KENYA

UN launches human rights initiative in universities

Kenyan universities will start teaching human rights to arts students, in an initiative spearheaded by the United Nations Office of the High Commissioner for Human Rights, or OHCHR.

Five universities will be selected later this year to pilot the project, in which arts students will take a unit on the subject.

Already the faculty of arts at Egerton University has signed a memorandum of understanding with the UN Office for the Coordination of Humanitarian Affairs in Nairobi, and will commence teaching human rights early next year.

The purpose of the project is to contribute to improved knowledge of human rights and to encourage its integration into professional and personal behaviour and practice.

Currently in Kenya, only law students study human rights, and only those majoring in human rights law get in-depth knowledge. Growing understanding of rights is considered urgent in a country that in 2007-08 experienced deadly post-election ethnic conflict.

A human rights institute operated by the NGO the Kenya Human Rights Commission also teaches the subject at postgraduate level offering diplomas. But it is often plagued by lack of funding and personnel to teach the mainly civil society workers it targets.

The new higher education initiative will not only improve human rights understanding among many more undergraduates, but will also help many graduates in the job market because Kenya has a flourishing civil society sector advocating rights, and a progressive constitution with an elaborate bill of rights at its core.

“The initial pilot phase will be launched in five universities as a common core course at the faculty level,” said Uchenna Emelonye, the OHCHR representative to Kenya. “Thereafter we shall endeavour to make the course common at university level.

“Depending on the readiness of the pilot universities, we expect to roll out the course next academic year – September 2012 – or any other time convenient to universities,” he told University World News.

The decision to teach human rights, he added, was in line with a UN declaration stressing the importance of human rights education.

In December 2004 the UN General Assembly proclaimed the World Programme for Human Rights Education.

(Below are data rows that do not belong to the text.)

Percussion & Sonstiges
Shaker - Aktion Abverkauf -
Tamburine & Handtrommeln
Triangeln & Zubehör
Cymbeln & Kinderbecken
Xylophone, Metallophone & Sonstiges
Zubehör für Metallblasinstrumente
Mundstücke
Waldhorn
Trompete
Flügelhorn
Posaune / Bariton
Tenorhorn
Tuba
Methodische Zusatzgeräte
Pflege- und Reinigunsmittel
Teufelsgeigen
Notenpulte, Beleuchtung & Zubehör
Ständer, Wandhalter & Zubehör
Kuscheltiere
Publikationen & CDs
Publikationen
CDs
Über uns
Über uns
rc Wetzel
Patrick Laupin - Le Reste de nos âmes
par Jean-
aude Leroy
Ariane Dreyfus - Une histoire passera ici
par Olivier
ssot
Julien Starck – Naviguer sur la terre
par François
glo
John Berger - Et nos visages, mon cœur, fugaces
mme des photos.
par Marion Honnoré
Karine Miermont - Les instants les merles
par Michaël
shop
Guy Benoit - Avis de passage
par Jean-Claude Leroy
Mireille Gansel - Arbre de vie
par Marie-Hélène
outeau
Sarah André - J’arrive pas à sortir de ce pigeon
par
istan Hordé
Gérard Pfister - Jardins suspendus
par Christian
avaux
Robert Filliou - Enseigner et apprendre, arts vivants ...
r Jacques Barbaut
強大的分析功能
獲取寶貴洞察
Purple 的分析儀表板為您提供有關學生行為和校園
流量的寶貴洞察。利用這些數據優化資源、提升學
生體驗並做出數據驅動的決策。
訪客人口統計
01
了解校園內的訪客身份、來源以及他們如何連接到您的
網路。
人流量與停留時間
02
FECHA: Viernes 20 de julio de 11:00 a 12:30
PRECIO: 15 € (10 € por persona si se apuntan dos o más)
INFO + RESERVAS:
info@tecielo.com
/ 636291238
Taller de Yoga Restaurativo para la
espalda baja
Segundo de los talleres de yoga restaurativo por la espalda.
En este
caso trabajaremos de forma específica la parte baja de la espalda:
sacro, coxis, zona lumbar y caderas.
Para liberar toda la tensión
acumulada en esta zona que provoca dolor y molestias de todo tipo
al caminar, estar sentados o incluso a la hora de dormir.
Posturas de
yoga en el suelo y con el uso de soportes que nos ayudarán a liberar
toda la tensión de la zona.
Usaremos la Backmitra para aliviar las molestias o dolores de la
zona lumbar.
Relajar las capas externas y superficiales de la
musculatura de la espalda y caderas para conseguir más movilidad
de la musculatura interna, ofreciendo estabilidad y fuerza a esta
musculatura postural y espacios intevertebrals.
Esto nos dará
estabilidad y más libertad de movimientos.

In its second phase, from 2010-14, the programme is focusing in particular on introducing human rights education into higher education, as well as among teachers, civil servants, law enforcement officials and military personnel.

The subject of human rights is multidisciplinary in nature, applies to different aspects of life and can be taught with flexibility. As such, higher education institutions should have no difficulties accommodating it in their curriculum, Emelonye said.

A curriculum development conference with representatives from academia, the UN, the judiciary, lawyers, civil society and public institutions will be held later this year.

“Thereafter OHCHR will support national stakeholders in drafting the human rights curriculum for undergraduate studies in Kenya”, Emelonye told World University News.

Once a curriculum is in place, lecturers selected by universities will be trained by the UN office on all aspects of the subject including methodology, scope and context. The curriculum will be freely available to all Kenyan universities interested in teaching the subject.